More than half of executive search firms believe skill shortages are a problem for businesses. Casting around to find the best candidate to lead your company is becoming ever trickier – and often comes from a small group of individuals that don’t always represent society.
“Historically, the perception of hiring a CEO was that it was typically quite male-dominated,” says Simon Eglise, co-founder of global recruitment agency EC1 Partners, which specialises in finding leaders for fintech companies.
The problem is exacerbated in a young, fast-growing sector like fintech, where the rules of what makes a good CEO are still being drawn up. Conservative businesses tend to draw from the same pool of candidates, who invariably are leaders at direct competitors. It results in a game of musical chairs that benefits neither would-be leaders, nor the companies they’re sent in to lead.

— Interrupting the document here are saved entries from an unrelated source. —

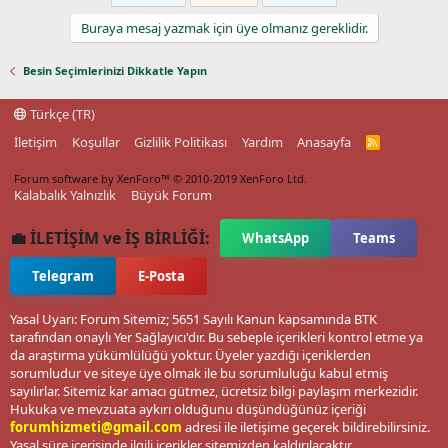
Buraya mesaj yazmak için üye olmanız gereklidir.
Besin Seçimlerinizi Dikkatle Yapın
Türkçe (TR)
İletişim
Koşullar
Gizlilik Politikası
Yardım
Anasayfa
R
S
S
Forum software by XenForo™
© 2010-2019 XenForo Ltd.
Kalabalık Yalnızlık
Büyük Forum
💼 İLETİŞİM ve İŞ BİRLİĞİ:
WhatsApp
Teams
Telegram
E-Posta
Yasal Uyarı: Forum Sitemiz; 5651 Sayılı Kanun kapsamında BTK
tarafından onaylı Yer Sağlayıcı'dır. Bu sebeple içerikleri kontrol etme ya
da araştırma yükümlülüğü yoktur. Üyeler yazdığı içeriklerden
sorumludur ve siteye üye olmak ile bu sorumluluğu kabul etmiş
sayılırlar. Sitemiz kar amacı gütmez, ücretsiz bilgi paylaşım merkezidir.
Hukuka ve mevzuata aykırı olduğunu düşündüğünüz içeriği
forumhizmeti@gmail.com
adresi ile iletişime geçerek bildirebilirsiniz.
Yasal süre içerisinde ilgili içerikler sitemizden kaldırılacaktır.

“There’s a real shortage of good quality people that tick a lot of the boxes needed to be a CEO,” says Eglise. “Companies try to eliminate risk by ticking so many boxes in finding the right person that they fail to think outside the box in terms of who could actually be right to run the business.”
When EC1 looks for CEOs to connect with company clients, they seek out people who can set the key structural layers within a business and scale them. That includes everything from culture, vision, direction and execution. “I think a lot has moved from CEOs telling people what to do to now getting people to follow,” says Eglise. “People who have that vision are a more overriding importance than someone who has that title on their CV.”

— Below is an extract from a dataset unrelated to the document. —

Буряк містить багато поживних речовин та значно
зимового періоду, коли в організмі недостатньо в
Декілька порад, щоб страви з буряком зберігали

It’s something EC1 have tackled themselves when helping clients find new CEOs for their companies. One established US fintech business that provides software to investment managers felt confident they could find a CEO for their 150-strong European team without any outside help. Their stature in the industry meant they had a deep network to tap into and a good reputation to trade on. Six months on without finding the right candidate to be their next CEO, they contacted EC1. “In a fairly short period of time, we were able to present 10 ideas – five in the typical mold, and five from the left field,” he says. They chose one from the left field selection of candidates, who they made CEO of their European operations. A year on, they’ve improved the business.
The model is one that other businesses have followed when working with EC1 to hire their next leaders, with similar successes. Though the company specialises in securing candidates for fintech companies, they’re beginning to expand further as word spreads about their success in helping businesses in one field to other areas.
Finding the right person to lead your business involves looking beyond the norms and thinking about what it is you want your executive to achieve. “It varies from firm to firm,” says Eglise. “I don’t think there’s a secret sauce.” But there are some key principles that most businesses look for from their leadership. “Companies are looking for people that can implement scale, increase profitability, and build a business of individuals that are bought in by a vision and enjoy working there,” he says. “Vision, culture and diversity tend to be mentioned on almost every call now.”
To succeed in 2022, it’s important for businesses to rely less on the same old faces from the same old networks, and to cast their net wider, seeing who else can bring a change to your business. “Those who may not necessarily have had a c-suite role before can show they have the passion, drive and energy to implement scale,” he says.
It’s an industry in flux, and one that headhunters need to adapt to too. Getting external viewpoints and names outside the ordinary can be the kickstart that your company needs the most.